The net result is that projects of the scale and utter criticality of the Linux kernel aren’t prepared to contend with game-changing, hyperscale threat models. In the specific case we’re examining here, the researchers were able to target candidate incursion sites with relatively low effort (using static analysis tools to assess units of code already identified as requiring contributor attention), propose “fixes” informally via email, and leverage many factors, including their own established reputation as reliable and frequent contributors, to bring exploit code to the verge of being committed.

This was a profound betrayal, effectively by “insiders” of a trust system that’s historically worked very well to produce robust and secure kernel releases. The abuse of trust changes the game, and the implied follow-on requirement looms large to bolster mutual human trust with systematic mitigations.
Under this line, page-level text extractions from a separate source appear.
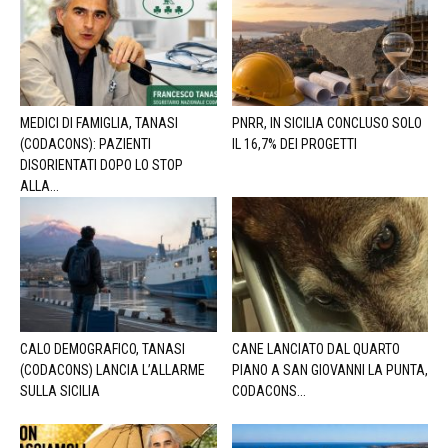
MEDICI DI FAMIGLIA, TANASI
PNRR, IN SICILIA CONCLUSO SOLO
(CODACONS): PAZIENTI
IL 16,7% DEI PROGETTI
DISORIENTATI DOPO LO STOP
ALLA...
CALO DEMOGRAFICO, TANASI
CANE LANCIATO DAL QUARTO
(CODACONS) LANCIA L’ALLARME
PIANO A SAN GIOVANNI LA PUNTA,
SULLA SICILIA
CODACONS...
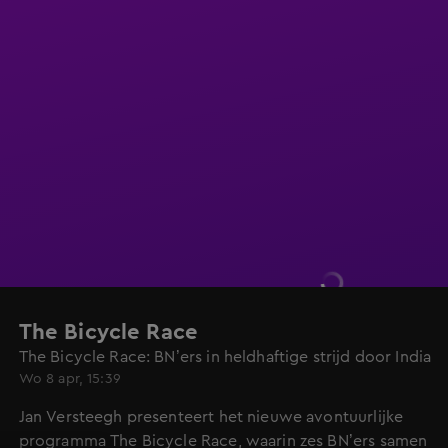
The Bicycle Race
The Bicycle Race: BN’ers in heldhaftige strijd door India
Wo 8 apr, 15:39
Jan Versteegh presenteert het nieuwe avontuurlijke
programma The Bicycle Race, waarin zes BN’ers samen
But how do you contend with threats like this? Formal verification is effectively impossible in most cases. Static analysis may not reveal cleverly engineered incursions. Project paces must be maintained (there are known bugs to fix). And the threat is asymmetrical: As the classic line goes, the blue team needs to protect against everything, and the red team only needs to succeed once.

I see a few opportunities for remediation:

  • Limit the spread of monocultures. Stuff like Alva Linux and AWS’ Open Distribution of ElasticSearch is good, partly because they keep widely-used FOSS solutions free and open-source but also because they inject technical diversity.
  • Reevaluate project governance, organization, and funding to mitigate complete reliance on the human factor and incentivize for-profit companies to contribute their expertise and other resources. Most for-profit companies would be happy to contribute to open source because of its openness and not despite it. Still, this may require a culture change for existing contributors in many communities.
  • Accelerate commodification by simplifying the stack and verifying the components. Push appropriate responsibility for security up into the application layers.

I’m advocating here that orchestrators like Kubernetes should matter less and Linux should have less impact. Finally, we should proceed as fast as we can toward formalizing the use of things like unikernels. Regardless, we need to ensure that companies and individuals provide the resources open source needs to continue.